The ultimate goal for almost everyone Enterprise technology is the automation of manual activities in digital processes. BPM (Business Process Management) and workflow systems have been used for decades, and under the guise of most business applications, perform complex processes, tasks and manage workflows. It is difficult to quantify the sheer scale and breadth of process automation other than to say it is pervasive. In fact, although industry analysts like to slice and divide technologies into quadrant and waveform silos, doing so with process automation technology is difficult and often misleading, albeit unintentionally.

A decade ago, there was a clearly defined BPM market. Today, a once-coherent market crashed and scattered across sectors. It’s one that’s still growing but (somewhat ironically) challenged by real-world business change, unrealistic expectations, and market disruption.

Challenge One: Data Growth and Diversity

It is known that the volume of data that is generated and processed every year is increasing at an astonishing rate. Scaling a process management system to handle more of the same is relatively straightforward; You may just need to add more processing and storage capabilities. However, the breadth and diversity of data types and sources is also growing at an astonishing rate. Previously, operations management vendors focused on CRM, ERP, or document repositories only. Today, there is a demand for a broader context of data and for the inclusion of multichannel data from sources such as social media, chatbots, or the Internet of Things. This sounds good but it is very difficult to achieve. At times, it could feel as if she was fighting in fog.

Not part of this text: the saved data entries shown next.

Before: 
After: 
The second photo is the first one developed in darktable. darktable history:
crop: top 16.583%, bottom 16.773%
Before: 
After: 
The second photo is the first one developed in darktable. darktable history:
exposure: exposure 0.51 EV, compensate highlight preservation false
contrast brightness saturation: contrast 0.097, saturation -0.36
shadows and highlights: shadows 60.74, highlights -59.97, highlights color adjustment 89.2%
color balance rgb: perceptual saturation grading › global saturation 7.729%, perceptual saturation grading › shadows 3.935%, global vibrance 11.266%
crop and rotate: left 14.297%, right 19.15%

Challenge Two: Robotic Process Automation (RPA)

Although RPA technology (in the form of screen scraping) has been with us for decades, it is only in the last five years that it has transformed into a giant and heavily funded tech sector. Led by Blue Prism, Automation Anywhere, and UiPath, the RPA software market has grown from less than $200 million in 2016 to $1 billion in 2021. You can add another $2.5 billion in services to that number in 2021. Market capitalization and access to financing What RPA vendors do today is quite astonishing, enabling them to target acquisitions and grow even more. RPA came out of nowhere to challenge it and, in some cases, bypass more established process management vendors.

Challenge 3: The Promise and Limitations of AI

The growth and diversity of data is a challenge, but it also creates an opportunity. In a market with easy access to money, the temptation for AI to modernize process management and deal with increasing complexity is strong. We are now in the period of “AI washing” where adding a small machine learning unit or AI unit to a vast old platform involved renaming everything as “AI driven.” AI holds great promise, but concerns about ethics, legislation and the need for human oversight have dampened the buyer’s enthusiasm. These are all legitimate and challenging concerns for tech vendors, and you’ll need to address them sooner or later.

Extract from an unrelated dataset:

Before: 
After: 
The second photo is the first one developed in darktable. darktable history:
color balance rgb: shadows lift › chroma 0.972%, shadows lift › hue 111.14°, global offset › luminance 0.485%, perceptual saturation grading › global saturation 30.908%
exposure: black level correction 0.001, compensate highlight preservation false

Challenge 4: Shifting from an employer-led to an employee-led transformation

Some have called it the “Great Resignation,” but, you name it, the pandemic era has ensured a sharp shift in the power dynamic between employer and employee. Hiring, especially for important roles, is more complex and costly, and the employee has more control and say in the deal than ever before. After years of touting the need to transform and automate digitally, organizations have to confront the fact that it’s hard, and employees are fully aware that automation means losing their jobs. The notion that employees will move on to more “interesting” work once their current roles are automated doesn’t hold much interest today — if such statements hold so much in the first place.

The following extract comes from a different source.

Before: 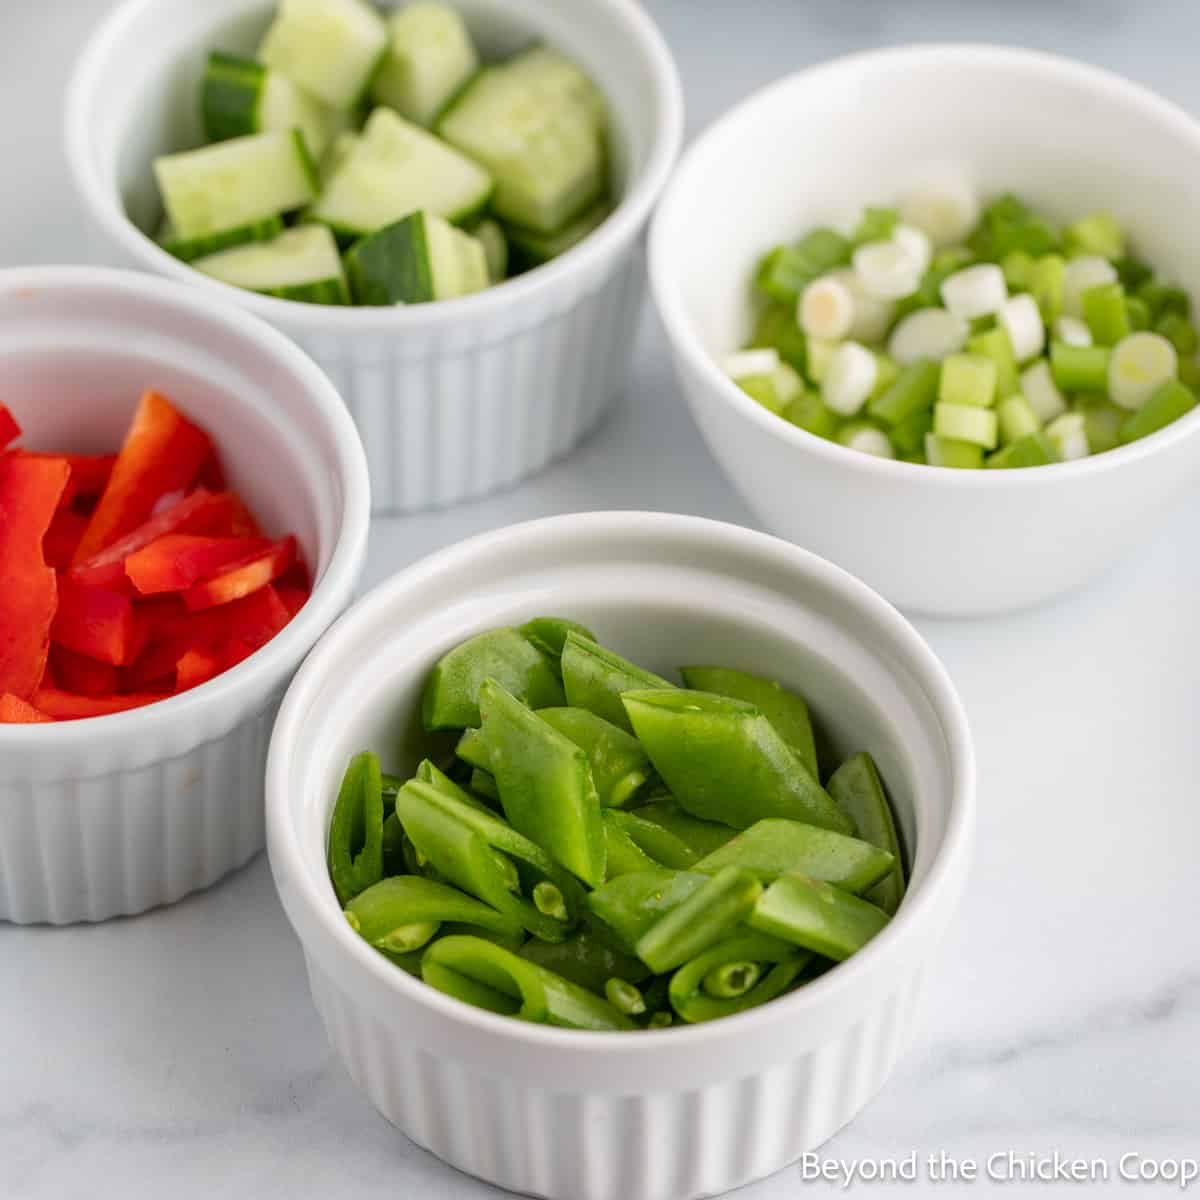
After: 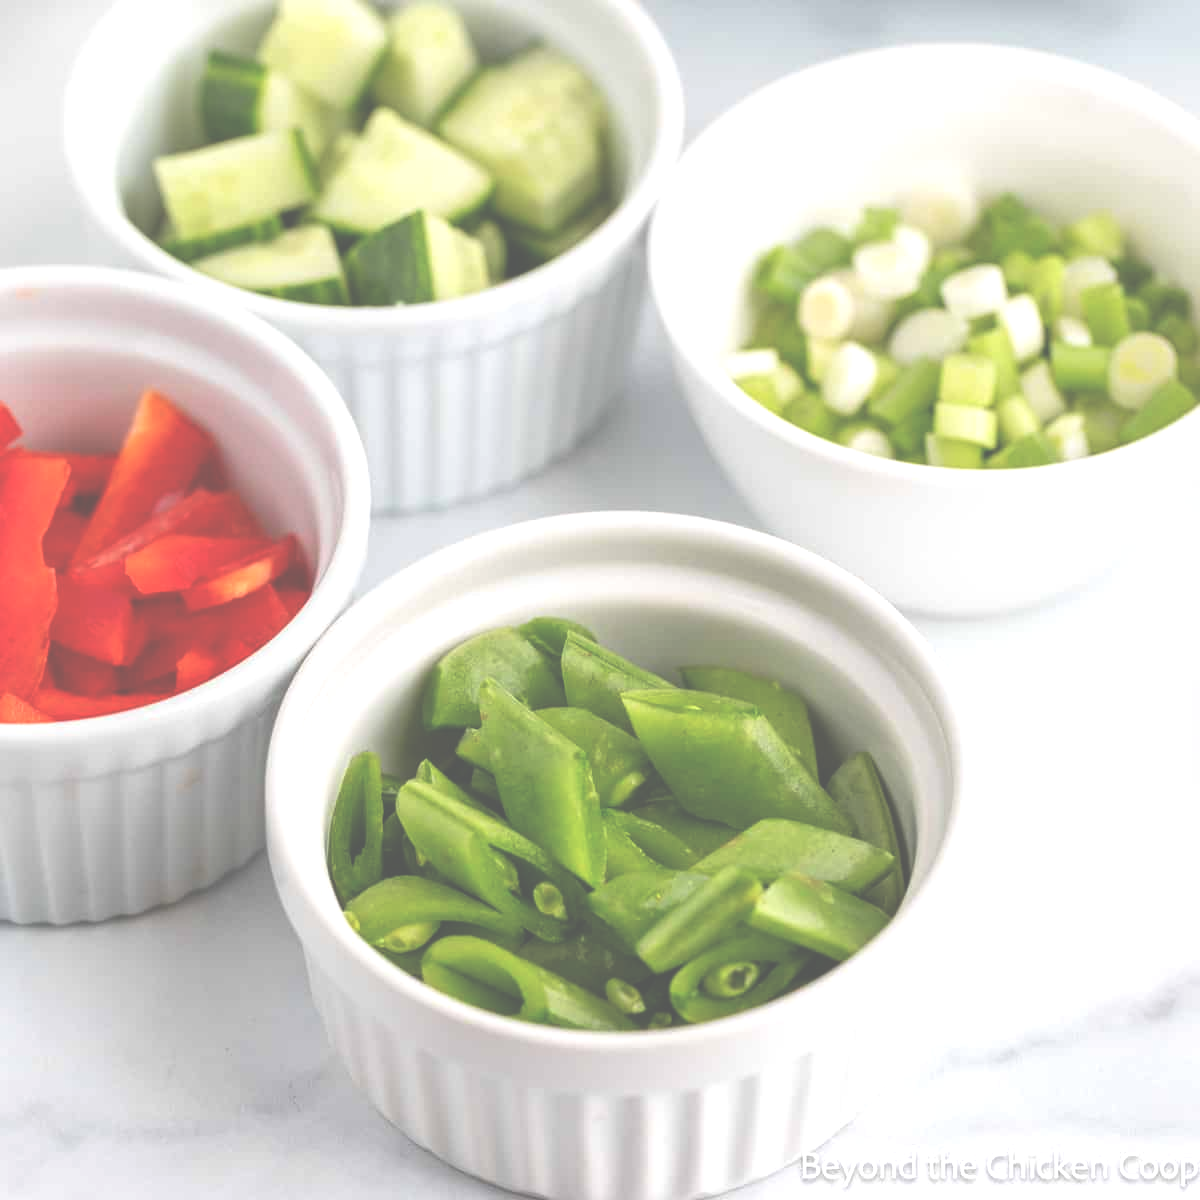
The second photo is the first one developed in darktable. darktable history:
exposure: black level correction -0.071, exposure 0.502 EV, compensate highlight preservation false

The fifth challenge: the transition to reform and reform

In a sense, there has been a perfect storm brewing, driven in part by the rise of RPA and forced remote work, to shift many – if not most – organizations to focus on fixing and addressing urgent problems and thus away from major and strategic shifts. These strategic discussions continue, but such sudden and dramatic turmoil has exposed many issues that must now take precedence – whether it’s the issues of remote local data access or managing the statically coded workflows of an established workforce in the workplace.